Periodismo con camiseta

DIC, 19, 2020 | - Por CARLOS FREILE

A los pocos meses de iniciada mi colaboración con este diario, uno de los altos directivos me dijo, en presencia de varios colegas: “En ocasiones estoy totalmente en contra de lo que usted escribe, pero jamás voy a impedir que se publique”. Allí radica la esencia de la tolerancia dentro de un medio de comunicación, cada columnista tiene su visión del mundo y de la política, la economía, la sociedad; aunque el medio tenga una línea oficial no coarta la libre expresión de las ideas. Mi admiración y respeto por el ilustre caballero crece con el tiempo cuando veo lo que ahora pasa.

Esta reflexión me ha venido a la cabeza al constatar la rigidez partidista de un sinnúmero de medios a nivel mundial. Se trata de las elecciones en los Estados Unidos.

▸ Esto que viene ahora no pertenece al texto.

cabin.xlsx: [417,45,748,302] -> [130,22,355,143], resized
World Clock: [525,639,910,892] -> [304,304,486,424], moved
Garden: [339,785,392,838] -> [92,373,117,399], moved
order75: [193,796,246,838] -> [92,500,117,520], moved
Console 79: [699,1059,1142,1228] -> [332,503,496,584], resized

Varios asuntos de profundo interés y peso no han sido ni tocados por esa prensa con camiseta. Solo se publican las noticias que favorecen a uno de los candidatos, se despide a columnistas que han expresado opiniones diferentes a las sostenidas a rajatabla por el medio. No solo eso, en ocasiones se publican noticias tergiversadas o directamente falsas, en pocas palabras se miente con desfachatez.

Se suele decir que una media verdad es una mentira completa, ¿cómo catalogar al silencio total sobre un aspecto de la realidad? En referencia a las elecciones mencionadas: el gran público no se ha enterado de un sinnúmero de irregularidades probadas y documentadas. O se le ha informado de algunas trapacerías de una persona cercana al candidato ganador después de finalizado el proceso electoral.

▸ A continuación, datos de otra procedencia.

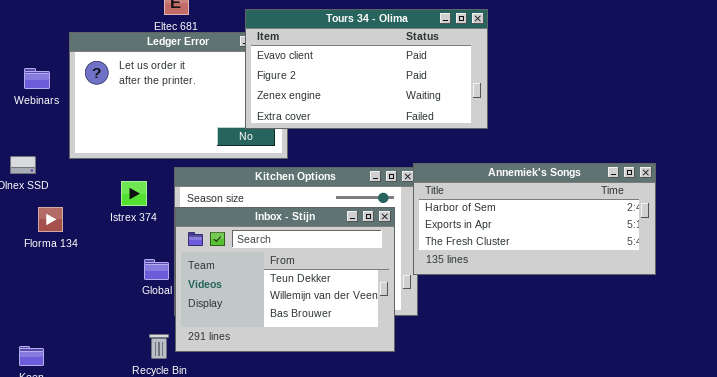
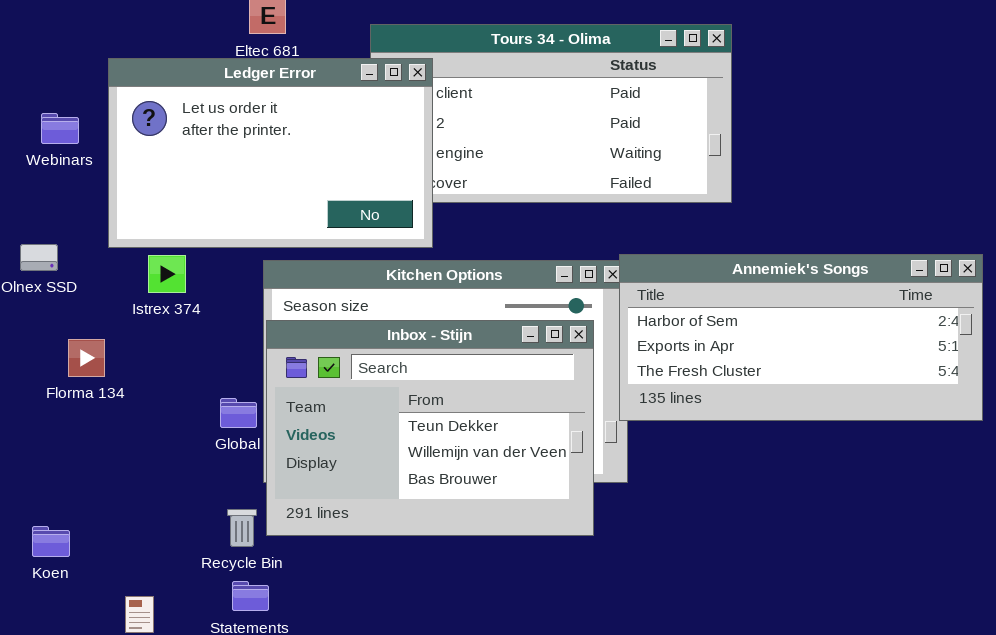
Ledger Error: [69,32,288,159] -> [108,58,433,248], raised
Istrex 374: [121,181,147,206] -> [148,255,186,293], moved
Florma 134: [38,207,63,232] -> [68,339,105,377], moved

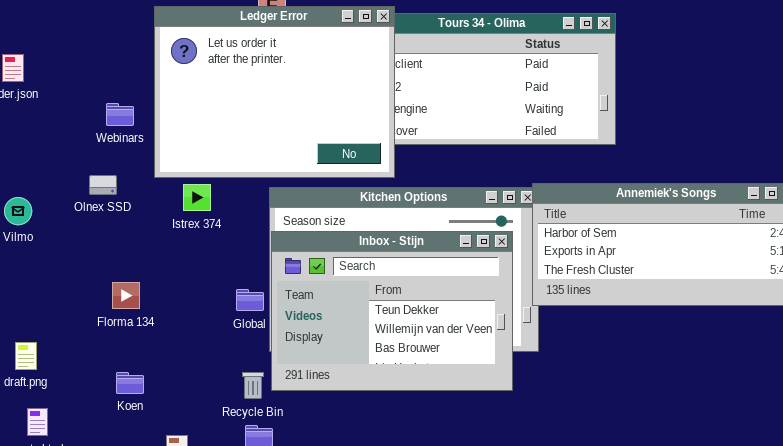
Ledger Error: [108,58,433,248] -> [154,6,395,178], resized
Webinars: [41,113,79,144] -> [106,103,134,126], moved
Florma 134: [68,339,105,377] -> [112,282,140,309], moved
Koen: [32,526,70,557] -> [116,372,144,394], moved

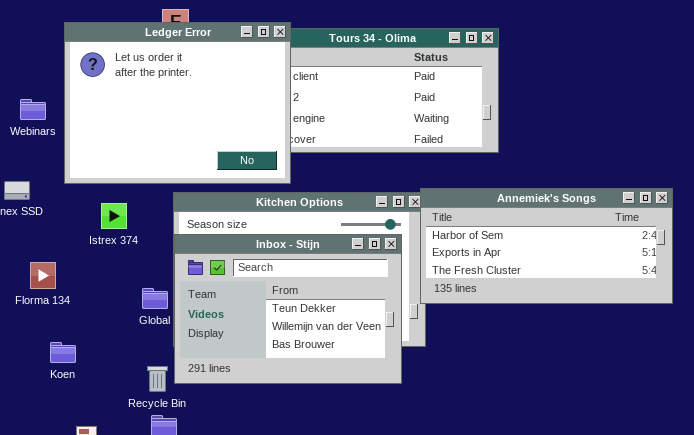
Webinars: [106,103,134,126] -> [20,99,46,120], moved
Istrex 374: [183,184,211,211] -> [101,203,127,229], moved
Florma 134: [112,282,140,309] -> [30,262,56,289], moved
Koen: [116,372,144,394] -> [50,342,76,363], moved

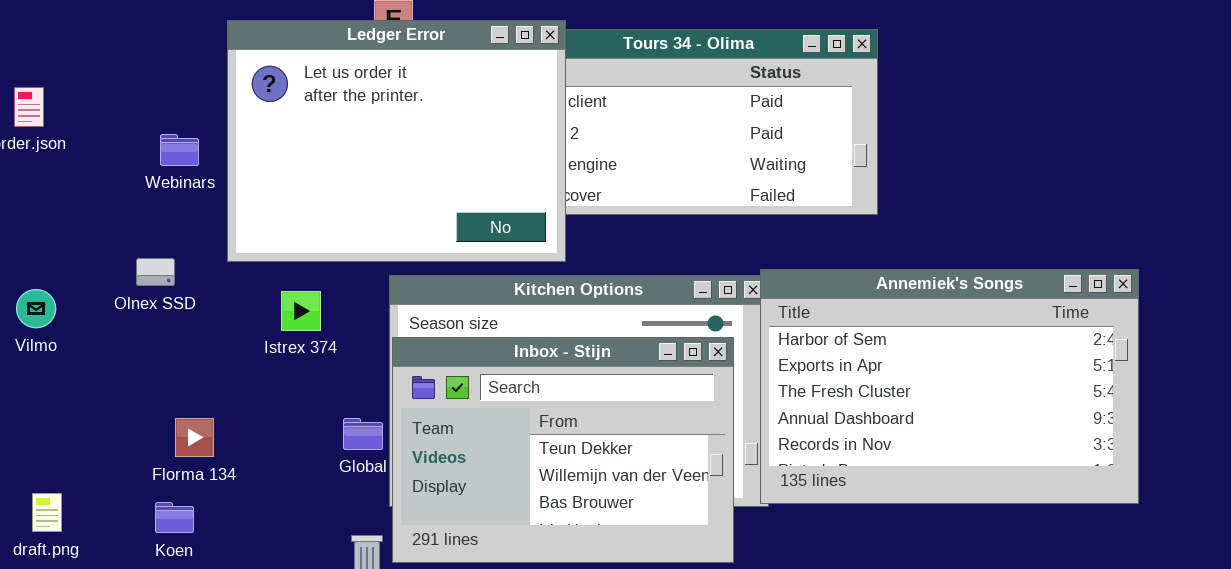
Annemiek's Songs: [420,188,673,304] -> [760,269,1139,504], resized
Florma 134: [30,262,56,289] -> [175,418,214,457], moved
Koen: [50,342,76,363] -> [155,502,194,533], moved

Aquí ya no se trata de opiniones de columnistas sino de ocultamiento perverso de hechos que repugnan a quienes defienden la democracia. Cada vez es más cierto que no se vota por personas reales, sino por muñecos de paja, fabricados por expertos en mercadeo y propaganda, que venden imágenes fraudulentas a millones de cándidos lectores o telespectadores.

 En política la realidad no existe, solo existe la imagen que los poderosos quieren que tengamos de ella. Y muchos, ingenuotes, creen fielmente en sus mensajeros.